The American church in my opinion is as steeped in consumer culture as the people it seeks to reach. Recently I left my church of 9 years because it had become rather a crass place. The worship pastor I served under left for another position, and at the first subsequent leadership meeting for the worship ministry, the discussion centered around how to “hook” new church members through worship on Sundays. What type of songs should be played in order to target a certain younger demographic and thereby ensure that the church membership wouldn’t age and dwindle? What should the team look like on the stage? What are other “successful” churches doing? It wasn’t only the youthful interim worship pastor who generated such a discussion, but rather the elders of the church.

Question: shouldn’t worship be determined by the God we’re worshipping? Why consider how to offer adoration to God in such a way as to guarantee the life of a particular institution? It was a toxic mixing of consumer culture with spiritual life.

Other evidence sometimes presents itself in the leadership structure of a church. An “executive administrator” isn’t all that uncommon, and the position doesn’t involve shepherding but rather “strategy.”

What does strategy have to do with “preaching Jesus Christ”? Paul is painstakingly clear about how unreliable he considers his own education or qualifications as a representative of Christ. Once you’ve obeyed in the usually humble areas of service God sets before you, the more hands-off you can be about what God is trying to do, the better. Strategy is a human phenomenon. I remember attending a church where I lived previously that was embarking on a “strategic prayer” program. Can God be “strategized” into doing anything? It’s not exactly a term that smacks of humility. Rather, it smacks of control and manipulation.

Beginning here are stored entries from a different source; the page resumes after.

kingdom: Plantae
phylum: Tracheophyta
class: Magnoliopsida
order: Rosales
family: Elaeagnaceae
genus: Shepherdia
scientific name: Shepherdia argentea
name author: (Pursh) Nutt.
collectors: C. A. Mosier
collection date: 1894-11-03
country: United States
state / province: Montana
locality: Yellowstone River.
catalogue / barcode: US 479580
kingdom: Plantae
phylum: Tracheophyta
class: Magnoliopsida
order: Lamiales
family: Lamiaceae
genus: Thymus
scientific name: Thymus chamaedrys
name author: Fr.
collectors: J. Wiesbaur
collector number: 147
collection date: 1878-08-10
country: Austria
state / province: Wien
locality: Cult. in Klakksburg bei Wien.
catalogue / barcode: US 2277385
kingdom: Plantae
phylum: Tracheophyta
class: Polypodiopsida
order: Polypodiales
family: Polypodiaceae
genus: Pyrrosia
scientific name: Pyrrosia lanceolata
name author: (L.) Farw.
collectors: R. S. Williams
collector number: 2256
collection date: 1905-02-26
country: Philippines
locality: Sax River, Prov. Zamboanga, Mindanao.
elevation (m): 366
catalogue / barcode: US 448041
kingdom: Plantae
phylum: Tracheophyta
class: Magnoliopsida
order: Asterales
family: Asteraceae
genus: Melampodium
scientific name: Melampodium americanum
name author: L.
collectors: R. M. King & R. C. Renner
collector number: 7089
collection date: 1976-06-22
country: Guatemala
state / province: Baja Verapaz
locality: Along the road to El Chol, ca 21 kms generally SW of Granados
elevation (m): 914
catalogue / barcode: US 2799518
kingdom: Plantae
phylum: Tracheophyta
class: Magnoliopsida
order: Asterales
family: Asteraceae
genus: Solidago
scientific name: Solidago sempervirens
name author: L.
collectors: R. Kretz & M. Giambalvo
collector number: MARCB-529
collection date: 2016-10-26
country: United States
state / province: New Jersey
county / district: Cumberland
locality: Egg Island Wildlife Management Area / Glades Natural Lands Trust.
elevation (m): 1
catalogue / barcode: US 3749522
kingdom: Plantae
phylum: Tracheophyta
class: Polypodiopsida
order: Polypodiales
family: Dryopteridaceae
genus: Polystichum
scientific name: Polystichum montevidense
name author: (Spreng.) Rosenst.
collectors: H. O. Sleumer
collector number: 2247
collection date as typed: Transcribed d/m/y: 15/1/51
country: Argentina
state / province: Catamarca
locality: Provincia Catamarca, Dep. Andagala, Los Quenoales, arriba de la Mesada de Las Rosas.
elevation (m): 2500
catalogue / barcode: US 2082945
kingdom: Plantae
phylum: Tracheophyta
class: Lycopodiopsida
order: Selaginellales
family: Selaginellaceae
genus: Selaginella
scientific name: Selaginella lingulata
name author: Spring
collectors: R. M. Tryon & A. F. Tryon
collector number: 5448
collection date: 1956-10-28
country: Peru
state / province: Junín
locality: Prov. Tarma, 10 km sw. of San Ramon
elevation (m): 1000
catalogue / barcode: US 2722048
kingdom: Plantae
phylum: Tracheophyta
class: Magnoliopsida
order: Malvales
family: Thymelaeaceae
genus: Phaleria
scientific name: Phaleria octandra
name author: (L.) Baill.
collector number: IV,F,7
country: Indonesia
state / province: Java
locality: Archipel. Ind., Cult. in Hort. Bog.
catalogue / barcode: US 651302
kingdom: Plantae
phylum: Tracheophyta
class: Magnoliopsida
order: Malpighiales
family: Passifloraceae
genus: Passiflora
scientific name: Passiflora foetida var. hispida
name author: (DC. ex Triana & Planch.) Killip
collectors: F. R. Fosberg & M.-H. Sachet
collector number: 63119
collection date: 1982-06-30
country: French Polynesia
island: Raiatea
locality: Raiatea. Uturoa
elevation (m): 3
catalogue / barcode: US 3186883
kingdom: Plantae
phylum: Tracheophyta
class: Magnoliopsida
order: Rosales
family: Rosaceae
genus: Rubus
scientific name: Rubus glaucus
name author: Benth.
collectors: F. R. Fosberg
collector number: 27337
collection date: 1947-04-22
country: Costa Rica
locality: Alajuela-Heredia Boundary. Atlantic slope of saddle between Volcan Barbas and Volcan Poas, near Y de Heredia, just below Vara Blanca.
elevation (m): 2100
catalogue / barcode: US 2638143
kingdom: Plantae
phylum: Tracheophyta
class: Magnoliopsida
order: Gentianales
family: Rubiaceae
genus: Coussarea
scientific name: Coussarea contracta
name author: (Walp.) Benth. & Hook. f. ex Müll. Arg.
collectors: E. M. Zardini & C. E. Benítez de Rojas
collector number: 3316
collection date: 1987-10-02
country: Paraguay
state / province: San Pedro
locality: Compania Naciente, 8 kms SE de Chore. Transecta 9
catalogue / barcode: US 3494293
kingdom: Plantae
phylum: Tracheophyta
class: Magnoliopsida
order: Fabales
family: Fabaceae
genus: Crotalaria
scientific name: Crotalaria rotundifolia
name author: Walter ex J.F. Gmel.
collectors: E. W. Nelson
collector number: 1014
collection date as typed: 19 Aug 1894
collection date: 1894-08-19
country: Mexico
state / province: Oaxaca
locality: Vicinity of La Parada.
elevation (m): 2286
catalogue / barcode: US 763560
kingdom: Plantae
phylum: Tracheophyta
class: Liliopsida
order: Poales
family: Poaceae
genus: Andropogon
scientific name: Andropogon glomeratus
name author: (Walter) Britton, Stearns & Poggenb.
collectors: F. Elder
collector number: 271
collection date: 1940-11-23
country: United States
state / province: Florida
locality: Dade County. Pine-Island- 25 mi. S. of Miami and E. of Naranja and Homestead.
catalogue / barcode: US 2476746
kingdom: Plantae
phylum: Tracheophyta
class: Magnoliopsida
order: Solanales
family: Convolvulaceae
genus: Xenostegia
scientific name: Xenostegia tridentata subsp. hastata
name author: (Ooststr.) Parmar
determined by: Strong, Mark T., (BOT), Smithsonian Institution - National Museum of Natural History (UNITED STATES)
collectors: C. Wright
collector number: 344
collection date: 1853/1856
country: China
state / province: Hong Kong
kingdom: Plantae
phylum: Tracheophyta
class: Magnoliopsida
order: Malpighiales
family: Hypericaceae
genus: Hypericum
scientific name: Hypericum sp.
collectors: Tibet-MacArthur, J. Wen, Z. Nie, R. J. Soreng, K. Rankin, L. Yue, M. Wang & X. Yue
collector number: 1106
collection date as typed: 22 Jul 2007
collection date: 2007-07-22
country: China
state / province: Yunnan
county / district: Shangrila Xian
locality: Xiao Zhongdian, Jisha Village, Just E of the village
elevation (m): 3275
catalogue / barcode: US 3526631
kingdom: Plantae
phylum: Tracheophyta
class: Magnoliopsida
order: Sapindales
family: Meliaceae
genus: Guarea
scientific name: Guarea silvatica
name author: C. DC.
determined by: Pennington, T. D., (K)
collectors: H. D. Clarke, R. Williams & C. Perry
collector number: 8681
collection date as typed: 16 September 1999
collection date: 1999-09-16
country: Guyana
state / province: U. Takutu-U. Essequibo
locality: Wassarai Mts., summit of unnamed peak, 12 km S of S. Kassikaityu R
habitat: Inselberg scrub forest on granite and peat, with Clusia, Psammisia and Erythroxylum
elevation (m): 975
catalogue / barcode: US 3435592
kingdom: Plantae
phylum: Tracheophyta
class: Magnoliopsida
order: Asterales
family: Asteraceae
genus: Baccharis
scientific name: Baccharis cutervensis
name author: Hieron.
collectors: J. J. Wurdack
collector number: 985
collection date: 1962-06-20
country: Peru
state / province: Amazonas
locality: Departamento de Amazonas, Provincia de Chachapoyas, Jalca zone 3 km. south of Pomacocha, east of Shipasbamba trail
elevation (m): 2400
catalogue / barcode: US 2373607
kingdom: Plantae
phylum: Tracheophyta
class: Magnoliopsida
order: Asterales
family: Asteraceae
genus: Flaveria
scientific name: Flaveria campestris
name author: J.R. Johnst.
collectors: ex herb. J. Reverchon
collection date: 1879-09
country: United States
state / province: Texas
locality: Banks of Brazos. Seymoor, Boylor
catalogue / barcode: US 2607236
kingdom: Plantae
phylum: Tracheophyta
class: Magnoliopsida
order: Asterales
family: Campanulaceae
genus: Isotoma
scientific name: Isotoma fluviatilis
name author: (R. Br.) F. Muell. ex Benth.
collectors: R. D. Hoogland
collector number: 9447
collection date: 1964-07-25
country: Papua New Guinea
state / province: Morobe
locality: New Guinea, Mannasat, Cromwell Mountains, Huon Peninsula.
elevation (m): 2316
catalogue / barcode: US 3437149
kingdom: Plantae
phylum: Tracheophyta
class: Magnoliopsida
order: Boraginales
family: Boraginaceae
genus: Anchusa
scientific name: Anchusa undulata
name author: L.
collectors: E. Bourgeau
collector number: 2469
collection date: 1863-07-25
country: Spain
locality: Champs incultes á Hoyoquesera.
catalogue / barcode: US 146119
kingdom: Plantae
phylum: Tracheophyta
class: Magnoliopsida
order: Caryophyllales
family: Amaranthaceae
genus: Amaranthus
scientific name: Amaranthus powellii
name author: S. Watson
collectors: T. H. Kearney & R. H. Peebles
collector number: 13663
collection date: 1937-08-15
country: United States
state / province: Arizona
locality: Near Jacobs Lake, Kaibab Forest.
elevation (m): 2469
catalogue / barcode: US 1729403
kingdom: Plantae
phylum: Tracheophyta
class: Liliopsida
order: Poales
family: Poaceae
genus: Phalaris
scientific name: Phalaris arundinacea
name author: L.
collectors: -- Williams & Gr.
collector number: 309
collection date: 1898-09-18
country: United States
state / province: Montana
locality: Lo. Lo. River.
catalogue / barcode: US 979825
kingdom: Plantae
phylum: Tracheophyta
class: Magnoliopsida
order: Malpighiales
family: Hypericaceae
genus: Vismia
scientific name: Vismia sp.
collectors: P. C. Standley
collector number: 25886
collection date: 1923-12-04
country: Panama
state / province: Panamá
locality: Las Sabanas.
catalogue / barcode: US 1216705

A church governed by the laws of the marketplace is not a safe place for any true seeker, or speaker, of truth. Appearances can be deceiving, and ultimately the veneer is a fragile thing, easily shattered by a single independent thinker. An advertising illusion isn’t meant to be questioned too closely.

Implicit in the advertising culture is the reality that we want to be deceived. But only the truth satisfies, and it rarely looks like the smoothly spun and orchestrated campaign people can create. Sooner or later the essential emptiness of the slick church’s attractive husk becomes palpable, and when it happens, there’s only one place I know of to go: out. And pray like mad that God will guide me to the place He’s got in mind for me.